The harness can re-run a single codec without redoing the full matrix:

# Edit sovereign2.c, then:
gcc -O3 -mavx2 -march=native -DSOVEREIGN_CLI -o bindu sovereign2.c -lm -lpthread
rm -rf ~/.sbp_cache ~/.sbp_ananta.bin
python3 bench/corporate/rerun_bindu_only.py

This re-measures Bindu against all corpora (~80 min for the full set with enwik9, ~5 min if you skip enwik9), merges the new rows into the existing JSONs/CSVs while preserving the reference codec numbers, and regenerates the report. Useful for development loops where you’re tuning Bindu and don’t want to wait 2 hours for every commit.

Common pitfalls

Symptom	Cause	Fix
Bindu ratios “improve” suspiciously after a re-run	Cache hit returning prior output	`rm -rf ~/.sbp_cache ~/.sbp_ananta.bin`
`enwik9` produces 0-byte output	int overflow in pre-1.0 builds (input > 536 MB)	Update to current main; `(size_t)n` casts have been added to the malloc paths
Decode throughput varies ±50% run-to-run	Thermal throttling, host load	Run 3× back-to-back with cold caches; report median
`zfp` decode fails	Missing `-R` on decompress	See Round-trip verification above
`brotli` rejects level	`-q11` instead of `-q 11`	Add the space
`aec` “round-trip mismatch” on tail bytes	Block-boundary padding	Verify prefix only — this is spec-compliant
Massive Bindu RSS at 1 GB+	BWT suffix-array allocation (~16 GB on enwik9)	Need ≥ 24 GB RAM; chunked BWT is on the roadmap
`/tmp/satdata` disappears between runs	`/tmp` is wiped on reboot	Move the satellite corpus to a permanent location and update the harness’s corpus path

Producing the published report

After the harness completes, the report generator combines the three JSONs and emits the consolidated table:

python3 bench/corporate/unified_report.py > UNIFIED_REPORT.md

The output is the source of truth for Industry Benchmark. If you reproduce the matrix and your UNIFIED_REPORT.md differs from the published one by more than the documented variance bands, that’s a regression — please file it.

Variance bands

These are the run-to-run deltas we observe on the reference rig with cleared cache and SBP_DETERMINISTIC=1:

Compression ratio: bit-identical across runs for every codec we measure (deterministic).
Encode wall time: ±5% typical, up to ±15% on small inputs (< 1 MB) where startup cost dominates.
Decode wall time: ±10% typical. More noise than encode because decode is short and more sensitive to thermal/load.
Peak RSS: ±2% typical (allocator behavior).
Energy proxy: tracks (user + sys) time, so same band as those.
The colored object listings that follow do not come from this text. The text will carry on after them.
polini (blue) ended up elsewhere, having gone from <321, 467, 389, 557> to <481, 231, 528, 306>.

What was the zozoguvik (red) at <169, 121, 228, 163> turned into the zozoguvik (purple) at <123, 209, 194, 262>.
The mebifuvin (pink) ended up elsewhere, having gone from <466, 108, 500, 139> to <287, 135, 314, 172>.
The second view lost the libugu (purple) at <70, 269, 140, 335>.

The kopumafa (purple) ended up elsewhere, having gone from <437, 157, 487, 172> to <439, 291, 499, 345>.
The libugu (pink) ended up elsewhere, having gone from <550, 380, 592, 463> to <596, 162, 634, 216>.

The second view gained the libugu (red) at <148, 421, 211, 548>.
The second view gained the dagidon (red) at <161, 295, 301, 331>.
If your numbers are outside these bands, check: cache cleared, SBP_DETERMINISTIC=1 set, no other heavy processes running (the published runs were under load average < 1.0), and thermal headroom (sensors to confirm CPU is not throttling).

What we don’t claim

Cross-platform reproducibility. The published numbers are Linux x86_64. Bindu builds and runs on macOS / aarch64, but those throughput numbers will differ. Ratios should be identical.
Cross-version comparability. Bindu is under active development. Pin the binary version (bindu --version) in any cited comparison. The published numbers are from the version tagged in bench/corporate/results/run.log.
Power-measurement accuracy. The energy figures are a CPU-time proxy. Use a kill-a-watt or a root-mode RAPL reader for absolute joules.